Ce matin, je me suis
réveillé arbre. Cela aurait dû m'inquiéter ou du moins me
surprendre, mais pas le moins du monde. Je n'étais ni un arbre
majestueux, ni même un arbre exceptionnel, non j'étais le petit
prunier chétif et poussif du fond du jardin de mes grands parents.
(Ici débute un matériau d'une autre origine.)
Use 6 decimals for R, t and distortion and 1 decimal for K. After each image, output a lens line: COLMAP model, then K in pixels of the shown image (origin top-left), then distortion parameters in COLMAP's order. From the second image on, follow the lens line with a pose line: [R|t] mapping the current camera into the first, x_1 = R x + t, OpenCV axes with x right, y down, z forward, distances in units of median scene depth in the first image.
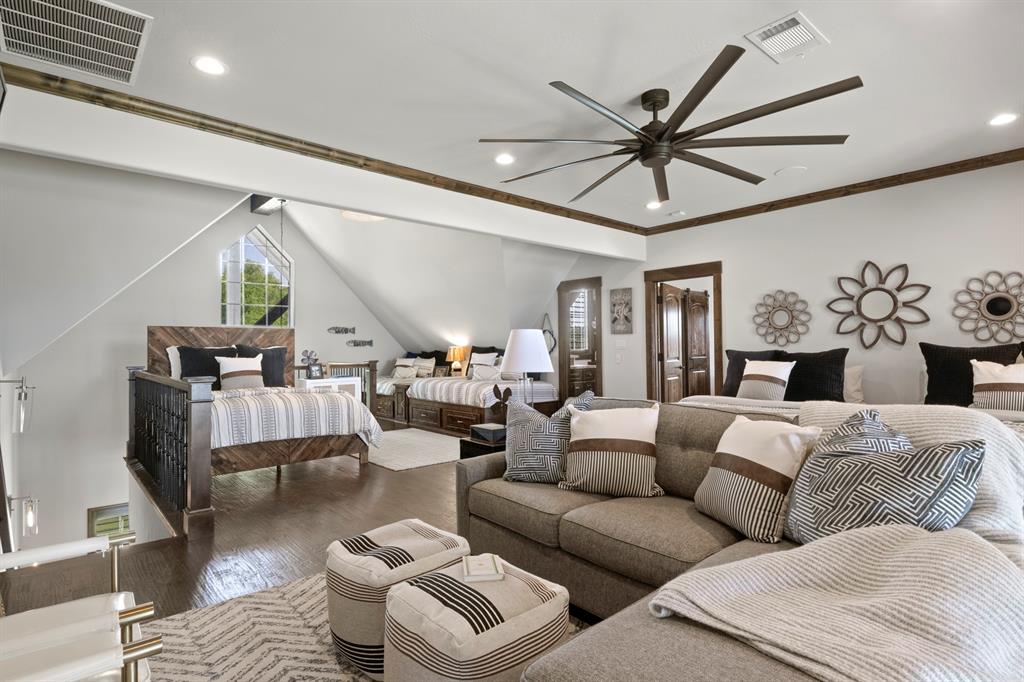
lens RADIAL K [[513.2, 0, 518.2], [0, 513.2, 346.4], [0, 0, 1]] dist [0.003376, -0.000259]
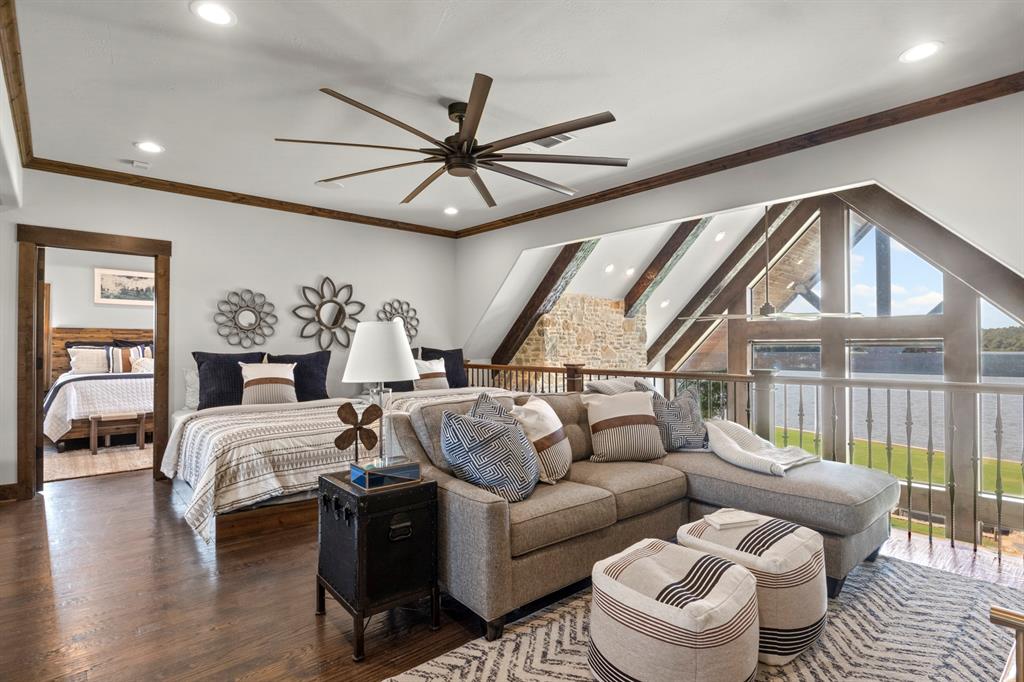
lens RADIAL K [[513.2, 0, 517.9], [0, 513.2, 341.1], [0, 0, 1]] dist [0.003376, -0.000259]
pose [[-0.006507, 0.023223, 0.999709, -0.491764], [-0.003821, 0.999722, -0.023248, 0.007312], [-0.999972, -0.003972, -0.006416, 0.560678]]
Ce prunier qui nous donnait que trop rarement des bonnes prunes
rouges, juteuses et chaudes d'un soleil d'été.
J'essayais de sentir la
sève courir dans mes branches mais cela était aussi vain que de
vouloir sentir couler mon sang dans mon corps d'homme.
J'essayais alors de
bouger, et à mon étonnement je sentais un frémissement, à moins
que ce ne soit le souffle d'une matinée d'été.
L’immobilité qui était
pour moi source d'angoisse, ici me convenait. A quelle époque
pouvions-nous être ? Ces lieux n'existaient plus. Vais-je
voir, comme sorti d'un souvenir, mon grand-père venir travailler la
terre à mes racines ? Ou grand-mère pendre son linge en
offrande au vent ?
Je peux voir une partie
de leur maison, mais rien ne m'indique si je vais me voir courir en
culotte courte dans les herbes hautes.
A quelques mètres de mon moi
arbre, il y a un cerisier plein de fruits, je crois y voir ma mère.
Je la reconnais, quelques branches mortes à terre, le tronc penché
en avant, en voûte.
Soudain, toute la famille
est là, chêne, noisetier, noyer, pommier et saule pleureur. Tous
réunis dans le jardin de grand-père et grand-mère. Ils sont là
aussi, dans la lumière, dans les herbes, dans le souffle du vent,
dans la terre humide à mes racines.
Ce matin, je me suis
réveillé arbre en terre.
Voyageur de mots
Alors là j'ai pleuré. C'est très parlant pour moi. Je voudrais un jour être cet arbre.... Merci Gaël.